Amid increasing public scrutiny of Japan's overseas aid policies, the World Bank will increase cooperation measures to ensure that official development assistance from Tokyo is used more effectively to fight poverty, according to Yukio Yoshimura, newly appointed head of the World Bank's office in Tokyo.

"It is the responsibility of the government and agencies to verify the effectiveness of aid," said Yoshimura, who at the end of July became the first World Bank vice president to be stationed in Japan.

To create a yardstick by which the success of projects can be gauged and followup measures can be improved, the World Bank must disseminate information and increase dialogue between local authorities, the Japanese government, the private sector and nonprofit organizations, Yoshimura said.

"We want to become a knowledge bank," he said.

Policymakers in Tokyo are currently engaged in intense soul-searching, with the nation's stagnant economy having prompted a clamor for further cuts in the ODA budget.

The government earmarked 910 billion yen for ODA in its initial budget for fiscal 2002, down 10.3 percent from the initial budget for fiscal 2001.

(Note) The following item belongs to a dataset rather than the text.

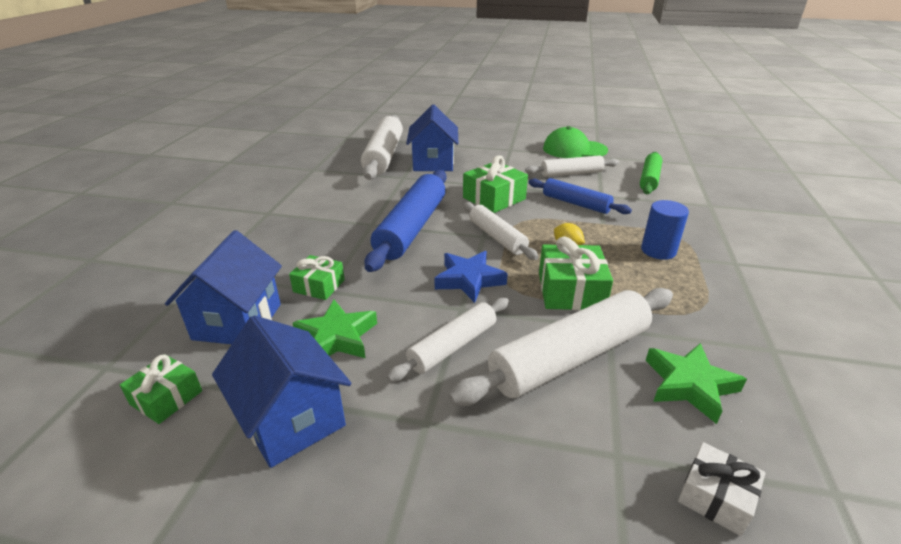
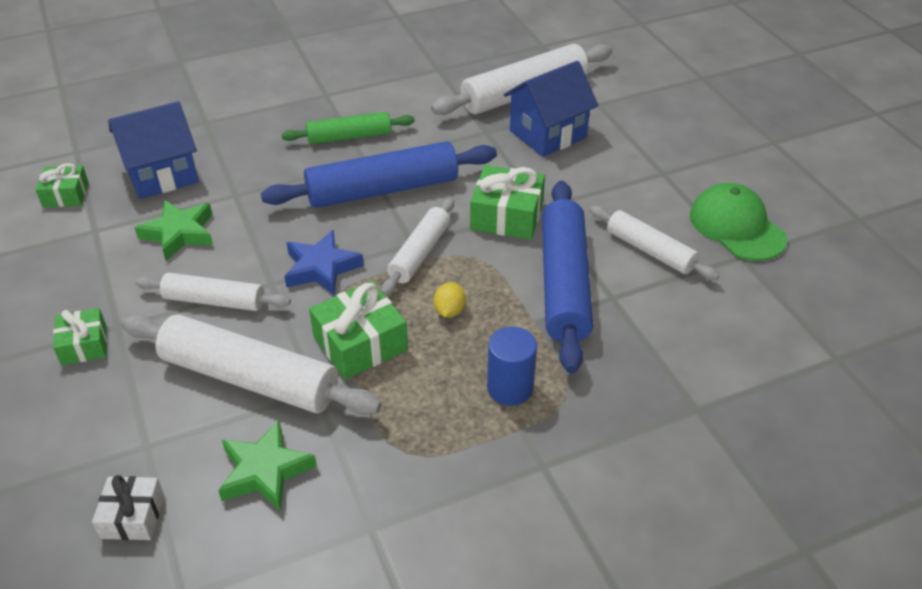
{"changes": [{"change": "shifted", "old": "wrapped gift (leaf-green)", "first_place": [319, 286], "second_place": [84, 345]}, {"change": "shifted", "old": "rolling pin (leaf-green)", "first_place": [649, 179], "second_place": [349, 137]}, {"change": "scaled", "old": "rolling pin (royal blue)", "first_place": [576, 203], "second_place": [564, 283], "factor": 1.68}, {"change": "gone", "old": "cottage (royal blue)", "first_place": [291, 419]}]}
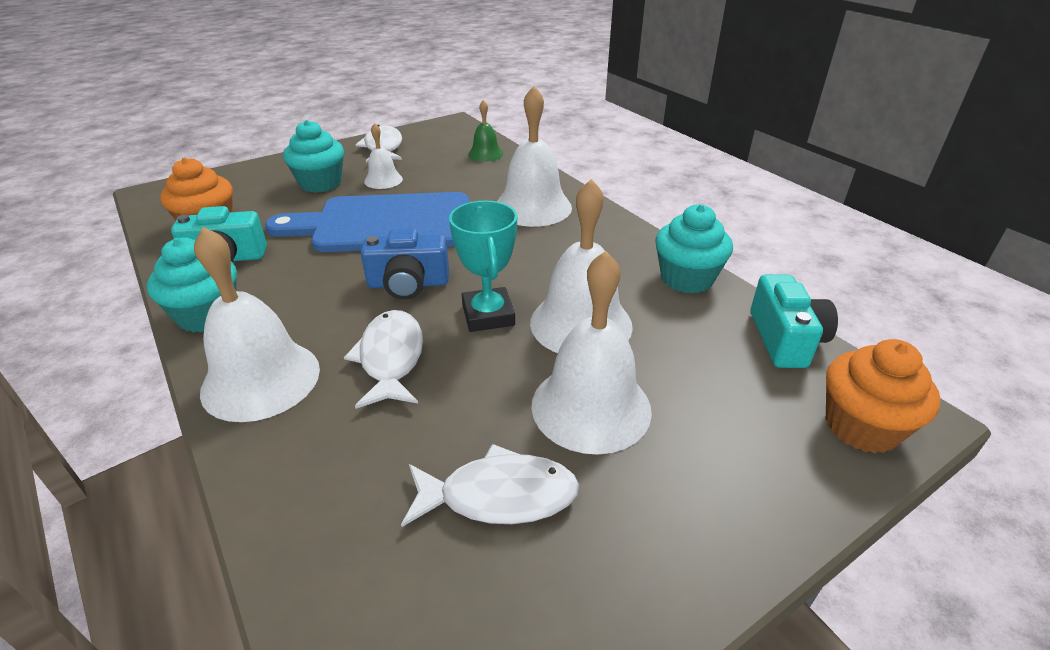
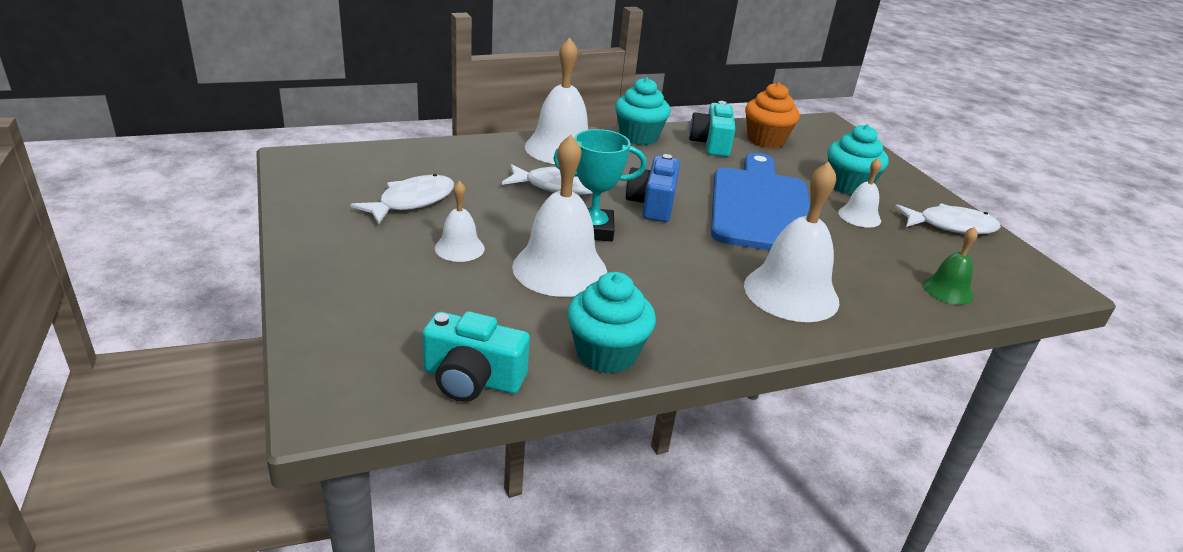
{"changes": [{"change": "rotated", "old": "fish (pure white)", "first_place": [499, 496], "second_place": [412, 201], "degrees": -150}, {"change": "scaled", "old": "hand bell (pure white)", "first_place": [591, 407], "second_place": [459, 248], "factor": 0.53}, {"change": "gone", "old": "muffin (orange)", "first_place": [861, 426]}]}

Despite promises from Foreign Ministry officials that a similar cut will not be made in the coming fiscal year, doubts remain about the aid in question, which has conventionally taken the form of overly sophisticated, expensive public works projects.

As the international community places greater focus on the fight against poverty, Japan needs to diversify and provide more "software," such as education and health aid, Yoshimura said.

"I think change is going on, but not so quickly," he said.

The appointment of Yoshimura, a former official at both the Finance Ministry and the Foreign Ministry, reflects the World Bank's increasing concerns over its second-largest shareholder.

"Japan intentionally degrades its own position in the world" by cutting aid to multilateral institutions and to areas in which Japan has supposedly little "strategic interest," such as in Africa, he said. "It is now, when Japan's economy is in difficulty, that Japan's contributions to the rest of the world will be most appreciated."